** TASK ITEM **
Lines with the string "necessidades" must each be copied from the listing.

** GIVEN RECORDS **

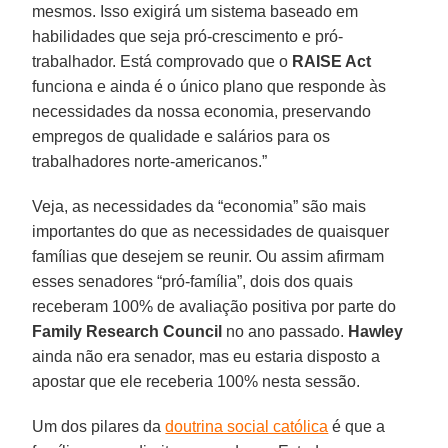
mesmos. Isso exigirá um sistema baseado em
habilidades que seja pró-crescimento e pró-
trabalhador. Está comprovado que o
RAISE Act
funciona e ainda é o único plano que responde às
necessidades da nossa economia, preservando
empregos de qualidade e salários para os
trabalhadores norte-americanos.”
Veja, as necessidades da “economia” são mais
importantes do que as necessidades de quaisquer
famílias que desejem se reunir. Ou assim afirmam
esses senadores “pró-família”, dois dos quais
receberam 100% de avaliação positiva por parte do
Family Research Council
no ano passado.
Hawley
ainda não era senador, mas eu estaria disposto a
apostar que ele receberia 100% nesta sessão.
Um dos pilares da
doutrina social católica
é que a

** RESULT FOR THIS EXERCISE **
necessidades da nossa economia, preservando
Veja, as necessidades da “economia” são mais
importantes do que as necessidades de quaisquer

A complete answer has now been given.